Methods: Small unlabeled brain and tumor samples (1-3 mm3) were squashed onto a slide, SRH and fluorescence images were acquired on random areas of 2x2 mm under the same conditions by a dual wavelength laser (790 nm and 1020 nm) for excitation and detecting emission in 570-613 nm and 603-678 nm, respectively. The mean fluorescence intensity per image was evaluated by using ROIs based on heatmaps created by a residual convolutional neural network (CNN) that reliably differentiates between tumor, non-tumor brain tissue and low quality SRH image. Semiquantitative analysis focused on the fluorescence pattern of the tissues in relation to the clinical and pathological data.

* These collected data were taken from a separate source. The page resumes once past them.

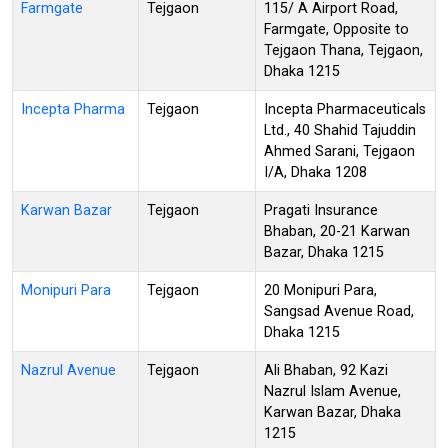
Farmgate
Tejgaon
115/ A Airport Road,
Farmgate, Opposite to
Tejgaon Thana, Tejgaon,
Dhaka 1215
Incepta Pharma
Tejgaon
Incepta Pharmaceuticals
Ltd., 40 Shahid Tajuddin
Ahmed Sarani, Tejgaon
I/A, Dhaka 1208
Karwan Bazar
Tejgaon
Pragati Insurance
Bhaban, 20-21 Karwan
Bazar, Dhaka 1215
Monipuri Para
Tejgaon
20 Monipuri Para,
Sangsad Avenue Road,
Dhaka 1215
Nazrul Avenue
Tejgaon
Ali Bhaban, 92 Kazi
Nazrul Islam Avenue,
Karwan Bazar, Dhaka
1215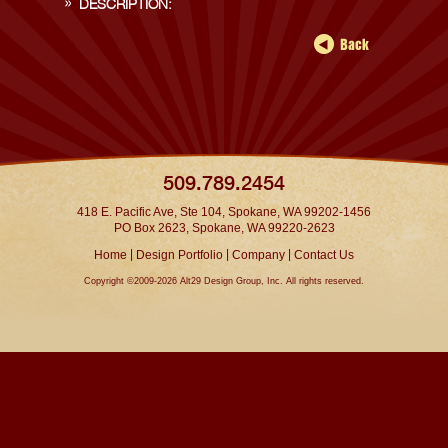
DESCRIPTION:
509.789.2454
418 E. Pacific Ave, Ste 104, Spokane, WA 99202-1456
PO Box 2623, Spokane, WA 99220-2623
|
|
|
Home
Design Portfolio
Company
Contact Us
Copyright ©2009-2026 Alt29 Design Group, Inc. All rights reserved.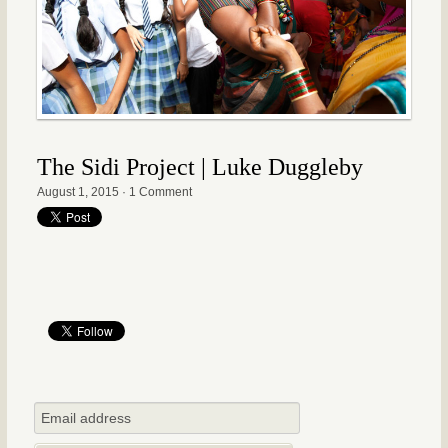
The Sidi Project | Luke Duggleby
August 1, 2015
·
1 Comment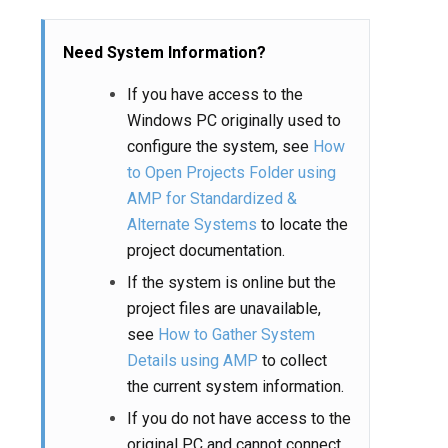
Need System Information?
If you have access to the
Windows PC originally used to
configure the system, see
How
to Open Projects Folder using
AMP for Standardized &
Alternate Systems
to locate the
project documentation.
If the system is online but the
project files are unavailable,
see
How to Gather System
Details using AMP
to collect
the current system information.
If you do not have access to the
original PC and cannot connect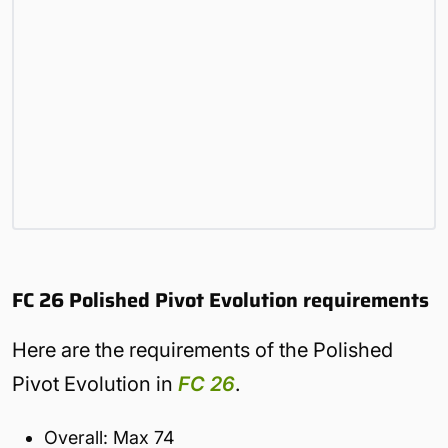
FC 26 Polished Pivot Evolution requirements
Here are the requirements of the Polished
Pivot Evolution in
FC 26
.
Overall: Max 74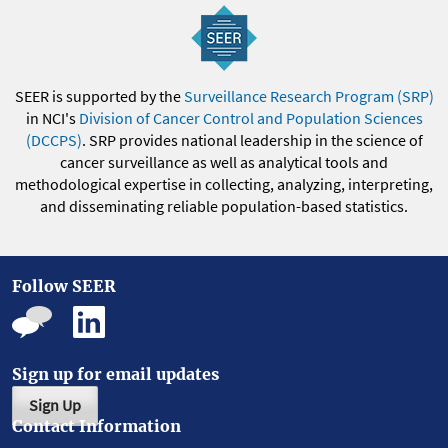
SEER is supported by the
Surveillance Research Program (SRP)
in NCI's
Division of Cancer Control and Population Sciences
(DCCPS)
. SRP provides national leadership in the science of
cancer surveillance as well as analytical tools and
methodological expertise in collecting, analyzing, interpreting,
and disseminating reliable population-based statistics.
Follow SEER
Sign up for email updates
Sign Up
Contact Information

Results: We analyzed SRH and corresponding autofluorescence images of 397 samples deriving from 82 consecutive patients that underwent brain tumor surgery in 07-08/2021 at our center. In healthy brain tissue, we found an increased mean autofluorescence signal in the white (12.13 +/-3.42, n=30) compared to the gray matter (4.62 +/-2.51, n=10, p<0.05) and in the cerebrum (11.83 +/-3.29, n=33) versus the cerebellum (2.82 +/-0.93, n=7, p<0.05), respectively. The signal of carcinoma metastases, meningiomas, gliomas and pituitary adenomas were significantly lower (each p<0.05) compared to the autofluorescence in the cerebrum and dura, whereas they showed a significantly higher signal (except of meningiomas) (each p<0.05) compared to the cerebellum. Melanomas were found to have a significantly higher fluorescent signal (p<0.05) compared to both, cerebrum and cerebellum.
Conclusion: Our data indicate that autofluorescence in the brain strongly depends on localization and differs significantly among various brain tumors and needs to be taken into account for fluorescent labeled guided surgery. Further studies are needed whether the resulting contrast may pave the way to enable label-free autofluorescence guided surgery.